Question: Please settle an argument: Can lenders charge prepayment penalties on new loans?
Answer: In limited cases they can. Let me explain:
One of the major issues raised by the mortgage meltdown was the use of prepayment penalties. If a borrower had a loan and wanted to refinance or pay off the debt, they often found that to do so within the first few years of origination would require a massive prepayment penalty. Example: Smith took out an option ARM and must pay a 5-percent prepayment penalty if he refinances within the first three years of the loan term. If Smith refinances after 30 months and owes $175,000 he will have to bring an extra $8,750 in cash to closing.
The cost of the prepayment penalty plus the expense to refinance were too great for many (if not most) borrowers, thus effectively locking them into mortgages with high rates and bad terms. The result was if monthly costs soared they were stuck. For instance, Fitch Ratings estimated in 2008 that the average option ARM payment increased 63 percent once start periods ended, enough to demolish many household budgets.
Even worse, if someone had to sell the property during the penalty period – say for a new job in a distant town – the fee would still apply with some loans even though the mortgage was not being refinanced.
Under the Dodd-Frank Wall Street Reform and Consumer Protection Act the rules are different.
First, the mortgage pie is divided into two parts – qualified mortgages and non-qualified mortgages. An example of a non-qualified loan might be an interest-only jumbo mortgage.
Second, lenders may charge prepayment penalties only with qualified mortgages.
Third, a “qualified mortgage” is an FHA, VA or conventional loan, or a “portfolio” loan that meets certain standards. A portfolio loan is a mortgage that a lender originates and keeps, it is not sold to another lender.
Fourth, there are no prepayment penalties allowed with FHA, VA or conventional loans. Therefore, the only place where you can find a prepayment penalty today is with a portfolio mortgage thsy meets the standards to be a qualified mortgage.
Fifth, the maximum penalty is restricted to the following schedule: 2 percent the first year, 2 percent the second year, 1 percent the third year and nothing thereafter.
Sixth, be aware that a form of prepayment penalty – what are called “post-payment interest charges” – will continue for FHA loans until Jan. 21, 2015. Close after that date and you get a penalty-free FHA mortgage.
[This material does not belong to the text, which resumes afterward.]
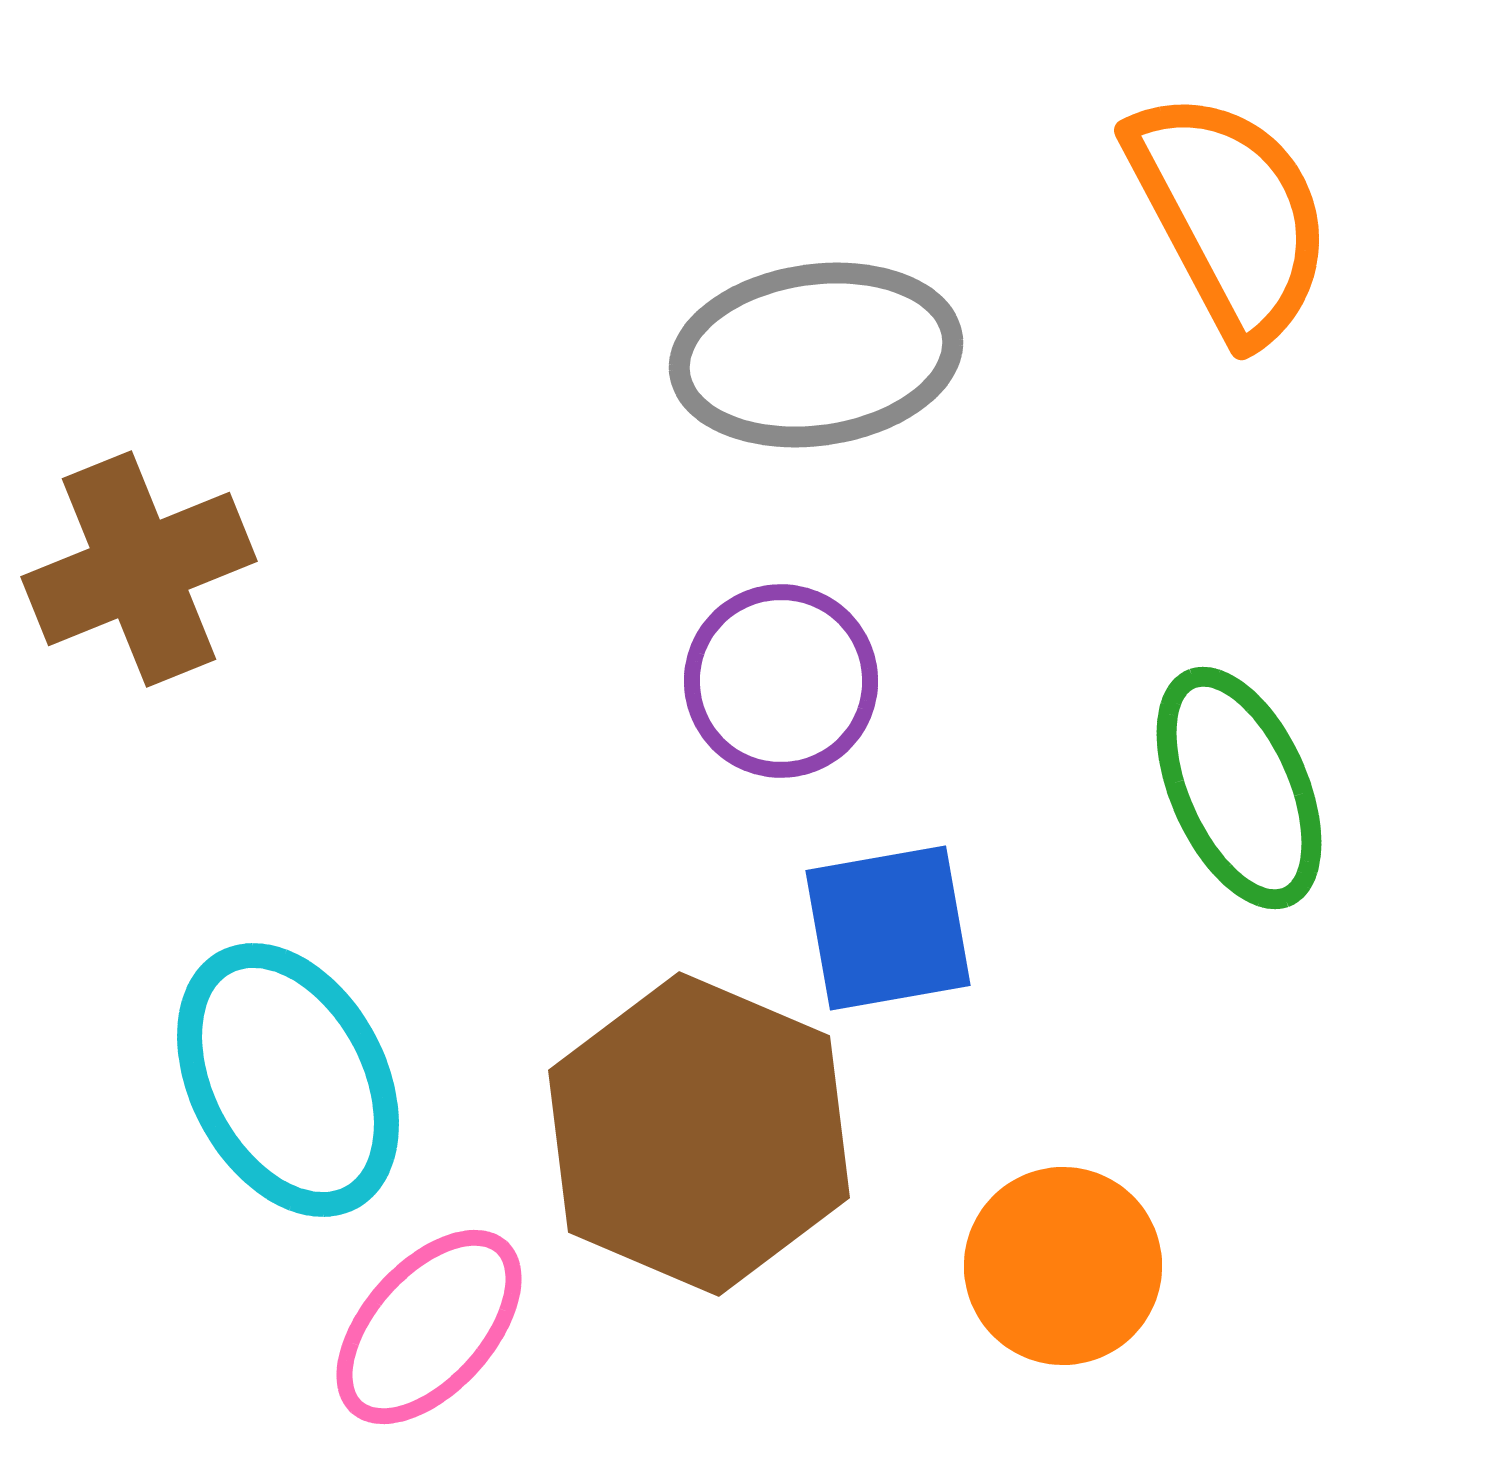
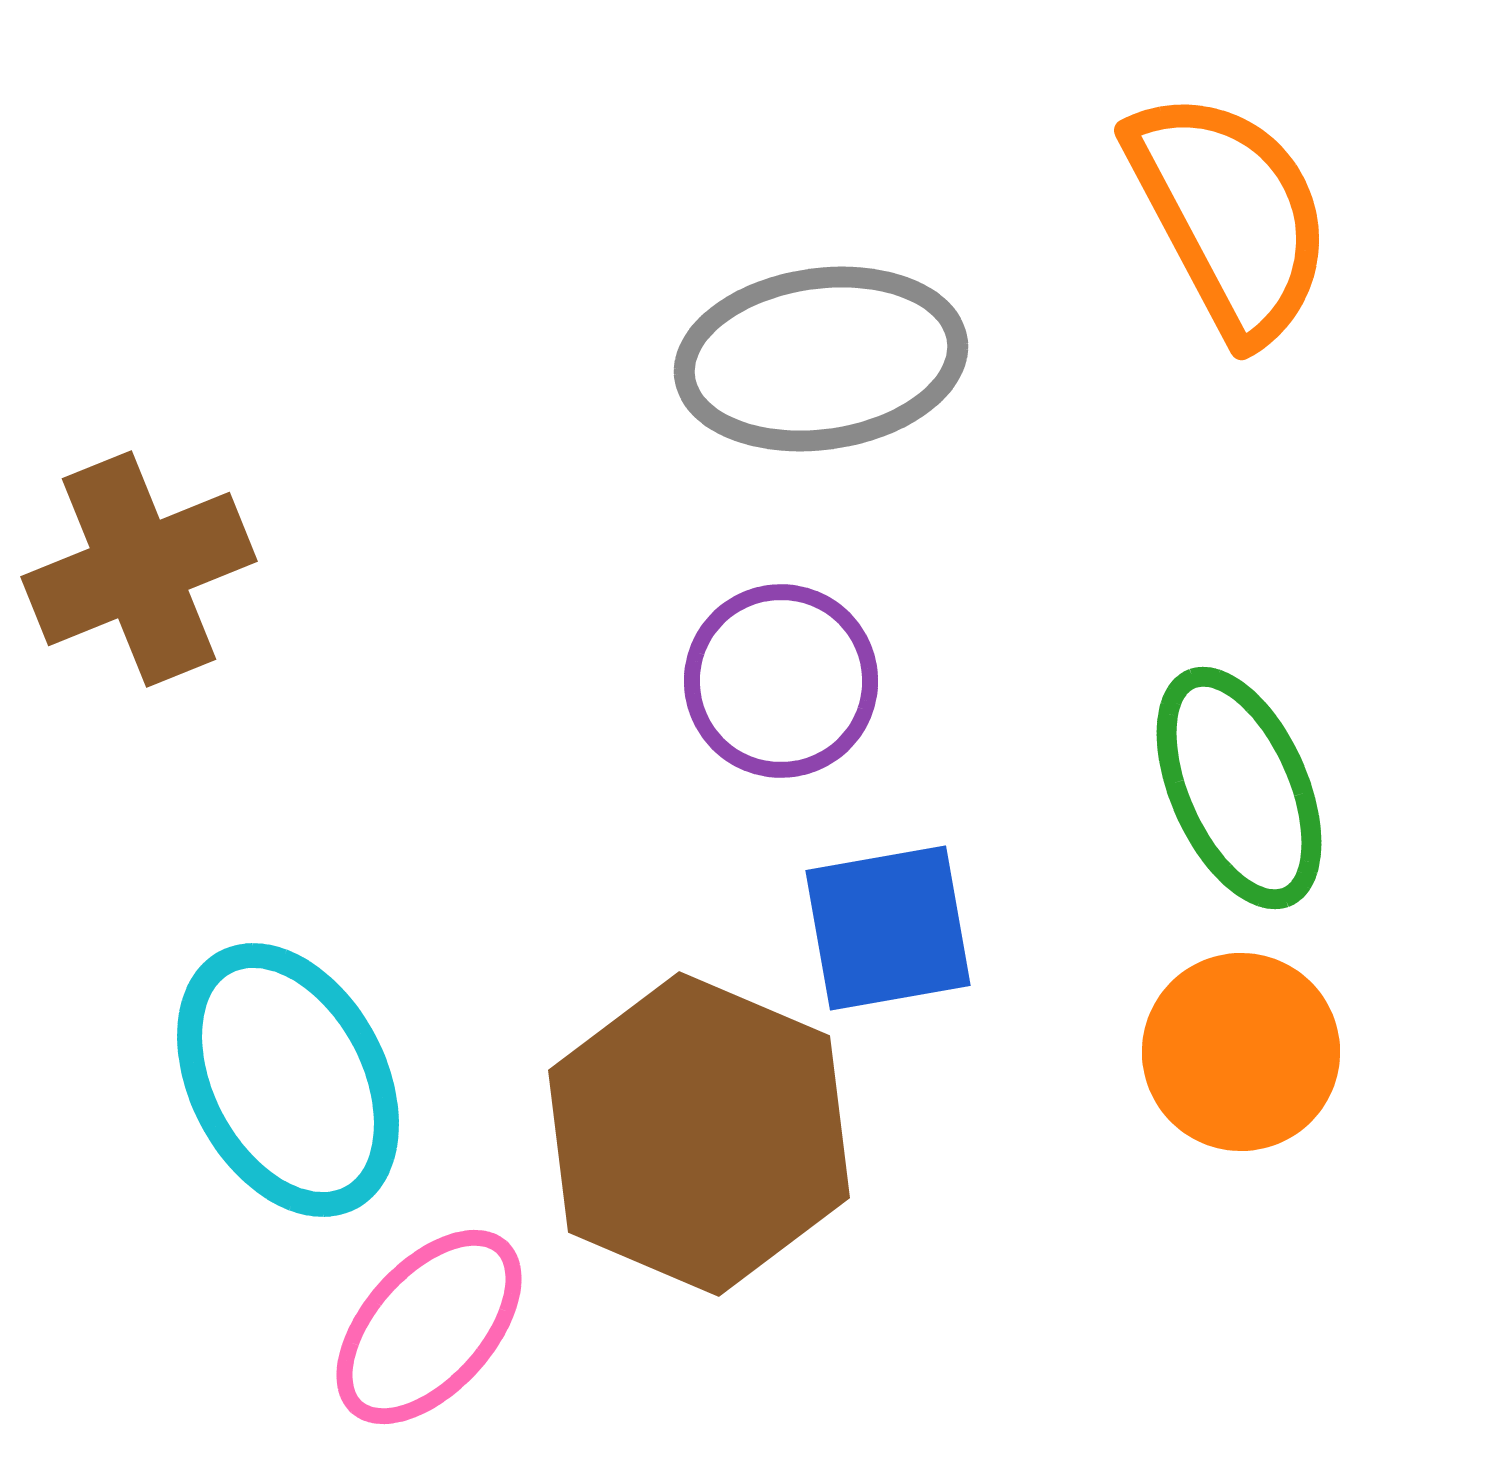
gray ellipse: moved 5 px right, 4 px down
orange circle: moved 178 px right, 214 px up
FHA loans – which have relatively-modest prepayment penalties equal to no more than one month's interest – can be used to give some sense of how big the problem really is. According to HUD, “nearly two-thirds of borrowers who prepaid their mortgage in full in 2012 paid post-settlement interest. The estimated amount of post-settlement interest these borrowers pay amounts to $449 million.”
For more information speak with lenders. If you're considering an FHA loan and are set to close around the end of January, it might be very much in your interest to assure that you settle after the 21st and that your loan does not allow a post-payment interest fee, a prepayment penalty by any definition.